Enfin le bout du tunnel pour les travailleurs de Valdunes ? On s'en approche, en tout cas pour les 178 salariés sur 320 qui conserveraient leur emploi en cas de reprise par la société Europlasma. Les acteurs du dossier étaient réunis à Bercy ce lundi 26 février pour boucler le financement du projet de reprise des deux sites industriels nordistes, situés à Leffrinckoucke, près de Dunkerque (Nord) pour la partie forge, et à Trith-Saint-Léger, près de Valenciennes (Nord), lieu de traitement thermique et d'usinage des pièces.
Objectif : donner du poids à l'unique offre de reprise des deux sites, celle portée par Europlasma (dont L'Usine Nouvelle avait dévoilé le contenu) avant son examen par le tribunal de commerce de Lille le 28 février.

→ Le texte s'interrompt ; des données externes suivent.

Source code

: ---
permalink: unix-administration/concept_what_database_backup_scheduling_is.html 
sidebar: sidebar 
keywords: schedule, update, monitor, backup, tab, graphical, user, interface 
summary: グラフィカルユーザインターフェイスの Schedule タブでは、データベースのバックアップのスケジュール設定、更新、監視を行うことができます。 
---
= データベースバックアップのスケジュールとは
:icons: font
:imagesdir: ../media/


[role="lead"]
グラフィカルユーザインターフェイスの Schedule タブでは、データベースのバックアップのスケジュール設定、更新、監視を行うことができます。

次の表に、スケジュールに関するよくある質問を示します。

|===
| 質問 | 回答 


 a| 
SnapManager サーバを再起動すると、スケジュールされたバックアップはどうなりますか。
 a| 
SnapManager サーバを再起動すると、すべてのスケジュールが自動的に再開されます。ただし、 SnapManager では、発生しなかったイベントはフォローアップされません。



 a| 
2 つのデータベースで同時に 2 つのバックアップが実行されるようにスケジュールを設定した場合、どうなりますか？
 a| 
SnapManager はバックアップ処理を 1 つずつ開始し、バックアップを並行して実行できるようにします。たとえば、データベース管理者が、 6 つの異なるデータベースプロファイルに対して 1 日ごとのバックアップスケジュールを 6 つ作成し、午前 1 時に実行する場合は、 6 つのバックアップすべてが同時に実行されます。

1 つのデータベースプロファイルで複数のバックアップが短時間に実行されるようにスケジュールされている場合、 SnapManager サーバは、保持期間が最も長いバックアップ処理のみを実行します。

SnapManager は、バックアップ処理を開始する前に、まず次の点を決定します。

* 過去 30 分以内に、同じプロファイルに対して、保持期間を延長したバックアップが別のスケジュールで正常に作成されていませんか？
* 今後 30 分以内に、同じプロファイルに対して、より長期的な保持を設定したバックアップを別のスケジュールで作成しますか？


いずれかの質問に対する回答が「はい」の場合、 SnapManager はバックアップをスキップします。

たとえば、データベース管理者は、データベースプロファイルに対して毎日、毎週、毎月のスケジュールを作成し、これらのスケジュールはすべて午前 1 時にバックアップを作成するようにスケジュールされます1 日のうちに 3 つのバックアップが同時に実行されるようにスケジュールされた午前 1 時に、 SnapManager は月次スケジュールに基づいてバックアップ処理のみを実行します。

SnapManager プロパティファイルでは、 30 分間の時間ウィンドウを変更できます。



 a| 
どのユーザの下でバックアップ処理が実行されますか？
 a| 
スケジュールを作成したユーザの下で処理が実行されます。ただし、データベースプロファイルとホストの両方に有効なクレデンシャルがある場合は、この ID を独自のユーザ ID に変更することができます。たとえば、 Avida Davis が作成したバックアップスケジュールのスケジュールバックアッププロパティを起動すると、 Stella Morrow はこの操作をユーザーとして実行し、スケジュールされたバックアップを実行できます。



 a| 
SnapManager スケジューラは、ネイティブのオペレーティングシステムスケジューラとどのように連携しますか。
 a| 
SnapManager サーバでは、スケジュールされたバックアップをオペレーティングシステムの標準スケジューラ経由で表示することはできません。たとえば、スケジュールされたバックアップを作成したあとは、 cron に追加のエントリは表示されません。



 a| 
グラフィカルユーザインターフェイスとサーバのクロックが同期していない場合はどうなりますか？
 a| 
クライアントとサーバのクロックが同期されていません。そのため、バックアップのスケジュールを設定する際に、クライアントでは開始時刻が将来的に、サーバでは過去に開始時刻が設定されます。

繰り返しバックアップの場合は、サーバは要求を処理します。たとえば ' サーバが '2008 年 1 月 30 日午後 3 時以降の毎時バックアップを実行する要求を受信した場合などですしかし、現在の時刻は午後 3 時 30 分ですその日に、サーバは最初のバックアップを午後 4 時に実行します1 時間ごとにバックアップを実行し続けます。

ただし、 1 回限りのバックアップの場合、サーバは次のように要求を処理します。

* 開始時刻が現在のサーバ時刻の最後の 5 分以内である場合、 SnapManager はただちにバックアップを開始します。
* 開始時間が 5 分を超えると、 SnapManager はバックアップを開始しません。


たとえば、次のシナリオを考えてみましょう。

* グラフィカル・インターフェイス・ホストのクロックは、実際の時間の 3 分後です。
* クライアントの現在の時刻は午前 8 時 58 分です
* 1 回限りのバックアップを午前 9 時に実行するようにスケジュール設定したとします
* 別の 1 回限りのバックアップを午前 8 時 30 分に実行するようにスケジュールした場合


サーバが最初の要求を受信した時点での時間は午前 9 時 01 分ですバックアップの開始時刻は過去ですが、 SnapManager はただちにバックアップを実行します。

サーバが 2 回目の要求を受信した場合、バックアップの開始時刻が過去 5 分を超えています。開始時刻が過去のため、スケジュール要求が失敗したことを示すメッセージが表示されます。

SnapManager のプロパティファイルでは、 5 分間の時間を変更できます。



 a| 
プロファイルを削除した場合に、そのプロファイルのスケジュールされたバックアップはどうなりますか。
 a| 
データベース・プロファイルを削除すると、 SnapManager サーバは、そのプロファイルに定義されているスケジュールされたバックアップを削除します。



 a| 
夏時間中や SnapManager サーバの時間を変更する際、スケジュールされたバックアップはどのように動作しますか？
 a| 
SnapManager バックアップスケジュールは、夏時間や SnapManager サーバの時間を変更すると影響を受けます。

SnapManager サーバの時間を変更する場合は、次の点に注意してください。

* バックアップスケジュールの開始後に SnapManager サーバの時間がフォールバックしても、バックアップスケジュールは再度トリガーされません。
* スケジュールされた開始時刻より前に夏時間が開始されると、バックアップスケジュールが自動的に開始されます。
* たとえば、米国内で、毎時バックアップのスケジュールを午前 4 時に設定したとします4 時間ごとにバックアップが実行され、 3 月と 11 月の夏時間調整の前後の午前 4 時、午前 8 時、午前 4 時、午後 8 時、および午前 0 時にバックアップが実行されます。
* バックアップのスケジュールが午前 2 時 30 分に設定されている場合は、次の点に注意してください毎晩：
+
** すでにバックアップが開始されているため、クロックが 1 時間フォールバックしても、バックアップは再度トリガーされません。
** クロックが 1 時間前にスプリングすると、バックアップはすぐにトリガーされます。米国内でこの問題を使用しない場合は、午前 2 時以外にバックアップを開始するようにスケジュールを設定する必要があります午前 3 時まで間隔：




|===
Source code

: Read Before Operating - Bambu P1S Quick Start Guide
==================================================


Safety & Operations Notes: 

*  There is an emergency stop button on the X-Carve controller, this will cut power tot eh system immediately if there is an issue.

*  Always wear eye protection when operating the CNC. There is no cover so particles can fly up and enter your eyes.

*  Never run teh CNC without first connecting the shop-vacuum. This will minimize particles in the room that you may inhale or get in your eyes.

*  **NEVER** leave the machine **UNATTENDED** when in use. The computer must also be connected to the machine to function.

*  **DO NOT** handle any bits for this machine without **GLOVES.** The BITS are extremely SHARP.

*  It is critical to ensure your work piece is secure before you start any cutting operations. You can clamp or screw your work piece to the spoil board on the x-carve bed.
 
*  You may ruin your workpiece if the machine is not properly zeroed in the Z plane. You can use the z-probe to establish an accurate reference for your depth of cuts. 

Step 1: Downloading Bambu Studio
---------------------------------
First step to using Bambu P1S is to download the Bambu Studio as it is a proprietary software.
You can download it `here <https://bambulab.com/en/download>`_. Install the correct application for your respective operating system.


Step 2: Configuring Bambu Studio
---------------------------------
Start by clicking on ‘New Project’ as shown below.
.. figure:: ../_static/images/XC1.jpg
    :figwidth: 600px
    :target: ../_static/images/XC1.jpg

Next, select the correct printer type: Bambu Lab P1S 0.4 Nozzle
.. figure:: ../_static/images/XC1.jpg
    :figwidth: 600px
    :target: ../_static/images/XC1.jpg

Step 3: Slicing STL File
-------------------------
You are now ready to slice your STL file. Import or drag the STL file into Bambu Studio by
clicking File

19 millions d'euros de prêts et subventions
Les acteurs publics font bloc autour de cette offre, en vue de maintenir en vie la dernière filière de production de roues de train en France et en Europe. L'Etat se dit prêt à apporter 15 millions d'euros de prêts sur trois ans au nouveau Valdunes, à condition qu'Europlasma injecte lui même 15 millions d'euros de fonds propres dans l'entreprise. La région Hauts-de-France et les deux communautés de communes dans lesquelles sont implantées les deux usines doivent débloquer 5 millions d'euros (dont 1 million de subventions et le reste en financement du foncier). La SNCF, quant à elle, se dit officiellement prête à financer la nouvelle activité "à hauteur de 1 million d'euros sous une forme qui reste à définir", indique une source au ministère de l'Industrie. Le président de la SNCF Jean-Pierre Farandou était d'ailleurs autour de la table à Bercy ce 26 février. Mais pas de représentant d'Alstom, qui n'est pas impliqué dans l'opération, ni de Bpifrance.
Ce tour de table suffira-t-il à convaincre le tribunal de commerce de Lille le 28 février prochain ? Le soutien de l'Etat pèse lourd, mais tout dépendra des garanties apportées par Europlasma, repreneur en série d'entreprises en difficultés, qui ne débloque pas toujours les investissements promis dans les délais annoncés à la barre du tribunal. Le ministère de l'Industrie se veut rassurant, et estime qu' "Europlasma n'a pas de raison de ne pas tenir ses engagements" dans ce dossier, "bien au contraire".
30 millions d'euros d'investissements
A quoi serviront les 35 millions d'euros mis sur la table sur trois ans ? Environ 5 millions d'euros seraient utilisés pour couvrir les pertes et besoins de fonds de roulement pour relancer l'activité tandis que les 30 millions d'euros restants seraient dédiés aux investissements visant à moderniser l'outil de production. "Le chiffre d'investissement entre la première offre et celle déposée aujourd'hui a été augmenté de 5 millions d'euros, notamment après discussion avec les représentants du personnel", souligne Bercy.
Un effort notable mais sans doute insuffisant pour créer l'ambitieuse unité de production d'énergie à base de CSR que prévoyait Europlasma dans son offre initiale pour assurer la compétitivité du nouveau Valdunes. Un équipement qui à lui seul nécessiterait des dizaines de millions d'euros de dépenses d'investissement, et une brique indispensable pour décarboner la production de roues. Dans un communiqué publié ce 26 février dans la soirée, le ministre de l'Industrie Roland Lescure salue pourtant "un projet visant le maintien de cette filière ferroviaire à travers la décarbonation de la production". Cela reste à confirmer.